2. Der Fokus richtet sich wieder von der Oberflächlichkeit auf die Essenz der Kunst, und das sind der Text, die Musik und der Schauspieler/Musiker als Mensch. Die Ästhetik soll mit den nötigsten Mitteln und mit äußerster Sparsamkeit gewährleistet werden, damit am Ende möglichst nur der Mensch und das Werk im Mittelpunkt stehen und Überflüssiges beiseite bleibt. Und das Geld an die eigentlichen Protagonisten geht, die Darsteller und Musiker.
3. Der Veranstaltungsort: Je kleiner desto besser, besonders im Winter. Draußen in der Natur im Sommer. Das Aufheizen riesiger Räume und Kirchen muss vermieden werden. Die Veranstaltung im Vereinssalons ist ideal für einen Klavierabend oder Liederabend. Wir brauchen keine zusätzliche Heizung. Die Musiker können mit dem Zug zu uns anreisen und in unserer Wohnung übernachten. Das alles spart und ist gut für die Umwelt.
4. Werbung: Auch die Art der Promotion muss sich ändern. Große Plakate und Flyer sind Papier, das eingespart werden kann. Wir informieren unsere Bekannten telefonisch oder per E-Mail über das Konzert.
5. Logistik und Arbeit mit den Künstlern. Diese Arbeit muss länger dauern und entsprechend mehr bezahlt werden. ZB nicht mehr am Vortag anreisen, Probe, Veranstaltung und gleich danach wieder abreisen. "Slow-Traveling", sich die Zeit nehmen, die Gegend zu erleben, Leute und Kollegen besser kennenzulernen, sich inspirieren zu lassen, die Musik langsam gründlich und ohne Stress zu studieren.
6. Jungen Künstlern eine Chance geben. Die Möglichkeit, ihr Talent zu entdecken und weiterzuentwickeln. Keine großen Namen usw. Es muss ein Laboratorium sein, in dem jeder die Möglichkeit bekommt, sich selbst zu entdecken.
7. Tonaufnahmen und Videoaufnahmen sind sehr wichtig, damit das Ergebnis bleibt und auf der ganzen Welt zu sehen ist. Dokumentieren. Deshalb ist es auch wichtig, dass sich die Musiker die Zeit nehmen, qualitativ zu arbeiten. Damit nichts oberflächlich wird, sondern tiefgründige Musik, die bleibt. Die beste Kunst ist nicht mit Geld verbunden, sondern mit Inspiration und Fleiss.

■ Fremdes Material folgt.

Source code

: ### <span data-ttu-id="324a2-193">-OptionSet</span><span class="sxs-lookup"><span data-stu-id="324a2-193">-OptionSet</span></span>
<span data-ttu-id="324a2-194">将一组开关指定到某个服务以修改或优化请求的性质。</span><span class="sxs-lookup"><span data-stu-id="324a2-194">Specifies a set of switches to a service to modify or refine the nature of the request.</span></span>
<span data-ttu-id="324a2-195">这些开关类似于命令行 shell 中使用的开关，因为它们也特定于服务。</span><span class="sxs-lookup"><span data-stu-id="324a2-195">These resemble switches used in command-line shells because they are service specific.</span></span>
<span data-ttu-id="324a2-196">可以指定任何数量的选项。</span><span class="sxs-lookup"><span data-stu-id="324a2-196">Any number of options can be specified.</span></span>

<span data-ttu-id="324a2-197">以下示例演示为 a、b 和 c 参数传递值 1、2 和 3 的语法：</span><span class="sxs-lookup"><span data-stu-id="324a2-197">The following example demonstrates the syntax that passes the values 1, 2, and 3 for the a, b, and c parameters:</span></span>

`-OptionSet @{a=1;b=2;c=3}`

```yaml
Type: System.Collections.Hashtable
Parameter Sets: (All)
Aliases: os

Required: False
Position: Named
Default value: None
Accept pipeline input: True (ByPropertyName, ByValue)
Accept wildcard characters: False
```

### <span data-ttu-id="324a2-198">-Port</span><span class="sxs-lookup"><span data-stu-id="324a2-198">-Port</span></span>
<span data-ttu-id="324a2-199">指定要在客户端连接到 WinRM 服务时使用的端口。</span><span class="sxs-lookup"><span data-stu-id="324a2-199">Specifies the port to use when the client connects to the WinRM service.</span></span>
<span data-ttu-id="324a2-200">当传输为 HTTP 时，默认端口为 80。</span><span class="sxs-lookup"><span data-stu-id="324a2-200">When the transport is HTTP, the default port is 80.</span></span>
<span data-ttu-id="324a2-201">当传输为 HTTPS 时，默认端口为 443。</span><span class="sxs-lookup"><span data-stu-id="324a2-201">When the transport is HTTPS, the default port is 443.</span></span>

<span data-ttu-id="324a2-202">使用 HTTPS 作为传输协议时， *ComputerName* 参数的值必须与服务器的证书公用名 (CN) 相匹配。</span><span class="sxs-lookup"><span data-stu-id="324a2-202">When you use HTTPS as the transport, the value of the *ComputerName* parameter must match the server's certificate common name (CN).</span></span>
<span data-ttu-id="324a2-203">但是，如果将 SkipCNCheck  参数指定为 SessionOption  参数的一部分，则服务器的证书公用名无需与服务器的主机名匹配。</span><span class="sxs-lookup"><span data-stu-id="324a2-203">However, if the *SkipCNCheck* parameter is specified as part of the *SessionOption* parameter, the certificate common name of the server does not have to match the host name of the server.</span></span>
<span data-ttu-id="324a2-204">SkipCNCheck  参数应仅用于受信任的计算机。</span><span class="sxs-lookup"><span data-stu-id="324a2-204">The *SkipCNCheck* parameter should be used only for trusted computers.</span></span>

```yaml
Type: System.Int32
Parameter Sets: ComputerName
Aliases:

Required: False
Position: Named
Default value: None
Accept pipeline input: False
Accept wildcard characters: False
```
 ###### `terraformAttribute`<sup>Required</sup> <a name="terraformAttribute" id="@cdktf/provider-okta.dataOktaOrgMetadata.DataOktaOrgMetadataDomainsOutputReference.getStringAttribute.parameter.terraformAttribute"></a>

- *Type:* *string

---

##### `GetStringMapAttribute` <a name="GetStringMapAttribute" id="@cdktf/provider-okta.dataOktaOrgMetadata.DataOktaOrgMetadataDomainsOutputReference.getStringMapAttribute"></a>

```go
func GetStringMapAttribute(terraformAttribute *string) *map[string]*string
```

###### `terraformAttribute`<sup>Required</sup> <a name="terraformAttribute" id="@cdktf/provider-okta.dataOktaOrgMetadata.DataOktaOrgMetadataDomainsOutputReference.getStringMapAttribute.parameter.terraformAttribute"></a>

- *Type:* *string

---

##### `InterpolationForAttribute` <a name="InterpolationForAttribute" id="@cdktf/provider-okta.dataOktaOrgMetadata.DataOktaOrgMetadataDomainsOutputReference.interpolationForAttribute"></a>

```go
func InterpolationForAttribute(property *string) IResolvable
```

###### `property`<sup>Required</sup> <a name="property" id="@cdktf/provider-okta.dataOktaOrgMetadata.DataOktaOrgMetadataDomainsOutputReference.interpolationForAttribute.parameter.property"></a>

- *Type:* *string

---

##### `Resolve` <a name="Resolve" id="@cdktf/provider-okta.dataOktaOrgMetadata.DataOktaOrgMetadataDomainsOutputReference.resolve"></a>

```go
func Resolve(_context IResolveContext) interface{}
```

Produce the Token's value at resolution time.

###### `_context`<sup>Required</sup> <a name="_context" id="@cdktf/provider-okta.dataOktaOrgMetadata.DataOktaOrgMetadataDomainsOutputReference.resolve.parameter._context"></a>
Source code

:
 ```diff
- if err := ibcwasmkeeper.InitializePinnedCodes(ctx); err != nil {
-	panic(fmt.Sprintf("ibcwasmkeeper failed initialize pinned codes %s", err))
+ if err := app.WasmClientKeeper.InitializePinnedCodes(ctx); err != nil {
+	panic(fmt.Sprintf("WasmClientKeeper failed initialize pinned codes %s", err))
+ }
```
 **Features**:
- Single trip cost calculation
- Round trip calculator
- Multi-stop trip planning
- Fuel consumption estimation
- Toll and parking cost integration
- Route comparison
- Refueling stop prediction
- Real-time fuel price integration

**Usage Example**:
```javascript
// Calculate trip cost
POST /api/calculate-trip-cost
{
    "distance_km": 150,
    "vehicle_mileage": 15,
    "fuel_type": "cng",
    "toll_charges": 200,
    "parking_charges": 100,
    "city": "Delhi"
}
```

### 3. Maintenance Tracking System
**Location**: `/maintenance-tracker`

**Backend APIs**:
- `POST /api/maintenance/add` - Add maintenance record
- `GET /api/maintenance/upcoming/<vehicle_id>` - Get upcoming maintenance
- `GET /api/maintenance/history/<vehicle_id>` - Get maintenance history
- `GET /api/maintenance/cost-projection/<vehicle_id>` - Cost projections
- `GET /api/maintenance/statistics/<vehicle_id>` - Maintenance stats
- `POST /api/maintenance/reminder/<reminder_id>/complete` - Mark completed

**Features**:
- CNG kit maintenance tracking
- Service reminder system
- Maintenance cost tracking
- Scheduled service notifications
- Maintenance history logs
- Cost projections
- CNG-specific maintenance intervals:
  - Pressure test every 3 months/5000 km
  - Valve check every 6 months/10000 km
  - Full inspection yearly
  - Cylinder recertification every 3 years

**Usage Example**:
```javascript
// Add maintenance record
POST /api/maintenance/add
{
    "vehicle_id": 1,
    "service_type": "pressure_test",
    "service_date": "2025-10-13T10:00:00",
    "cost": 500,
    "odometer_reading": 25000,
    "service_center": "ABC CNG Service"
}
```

8. Technologie. Wir kaufen nichts Neues. Anna Utko verwendet das Material perfekt wieder. Sie recycelt, sie kauft auf Trödelmärkten, leiht aus etc. Sogar Mikrofone, Kameras etc. können auch ausgeliehen oder gemietet werden, als ständig auf neuem gekauft. Und wir gehen damit bewusster um, damit es länger lebt.
9. Kontakt zum Publikum. Man muss eine andere Beziehung zwischen dem Künstler und dem Zuschauer herstellen, unmittelbarer und zum Greifen nahe. Unter diesem Punkt ist ein Salonkonzert ideal. Wir sind alle wie in einer Wohnung, man kann Fragen stellen. Auch für das teilnehmende Publikum ist es ein besonderer Reiz eine Spende direkt an die Musiker gehen zu lassen und nicht an einer Theaterkasse. Auf diese Weise möchten wir auch 2023 weiterarbeiten und hoffentlich haben wir dann bei unserem Wiedersehen am 27. Januar 2024 viel erreicht und vieles geheilt.